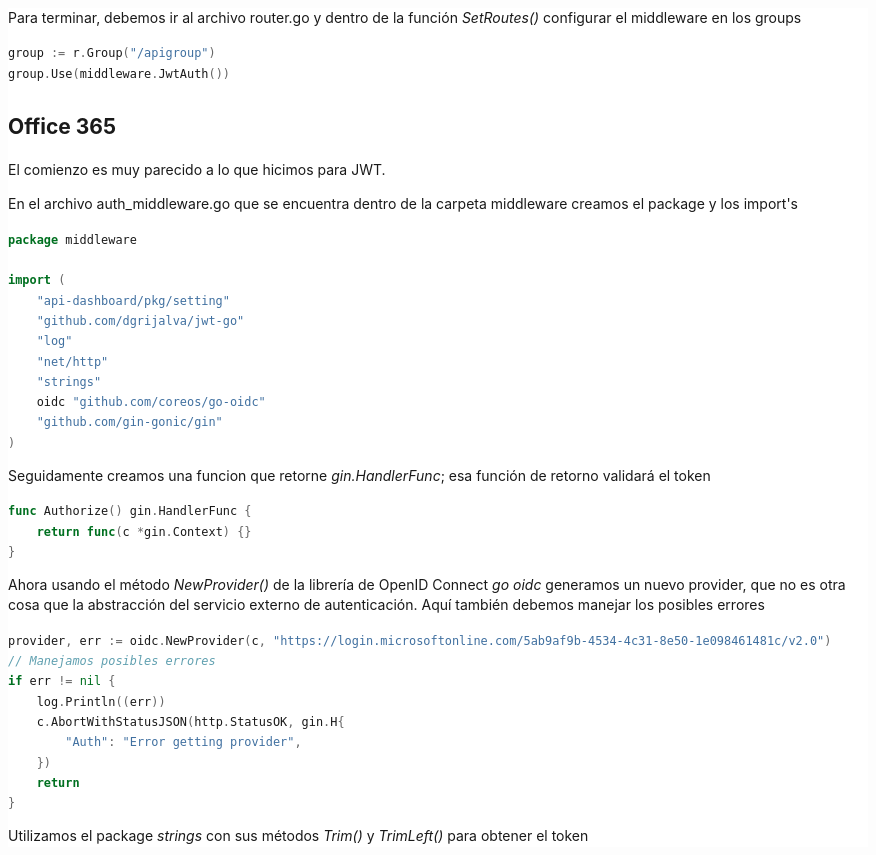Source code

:Para terminar, debemos ir al archivo router.go y dentro de la función *SetRoutes()* configurar el middleware en los groups

```go
group := r.Group("/apigroup")
group.Use(middleware.JwtAuth())
```

## Office 365

El comienzo es muy parecido a lo que hicimos para JWT.

En el archivo auth_middleware.go que se encuentra dentro de la carpeta middleware creamos el package y los import's

```go
package middleware

import (
	"api-dashboard/pkg/setting"
	"github.com/dgrijalva/jwt-go"
	"log"
	"net/http"
	"strings"
	oidc "github.com/coreos/go-oidc"
	"github.com/gin-gonic/gin"
)
```

Seguidamente creamos una funcion que retorne *gin.HandlerFunc*; esa función de retorno validará el token

```go
func Authorize() gin.HandlerFunc {
	return func(c *gin.Context) {}
}
```

Ahora usando el método *NewProvider()* de la librería de OpenID Connect *go oidc* generamos un nuevo provider, que no es otra cosa que la abstracción del servicio externo de autenticación. Aquí también debemos manejar los posibles errores

```go
provider, err := oidc.NewProvider(c, "https://login.microsoftonline.com/5ab9af9b-4534-4c31-8e50-1e098461481c/v2.0")
// Manejamos posibles errores
if err != nil {
	log.Println((err))
	c.AbortWithStatusJSON(http.StatusOK, gin.H{
		"Auth": "Error getting provider",
	})
	return
}
```

Utilizamos el package *strings* con sus métodos *Trim()* y *TrimLeft()* para obtener el token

- - - -

Look through the listing and extract every line with "strings" in it.

| WRITTEN RESPONSE |
	"strings"
Utilizamos el package *strings* con sus métodos *Trim()* y *TrimLeft()* para obtener el token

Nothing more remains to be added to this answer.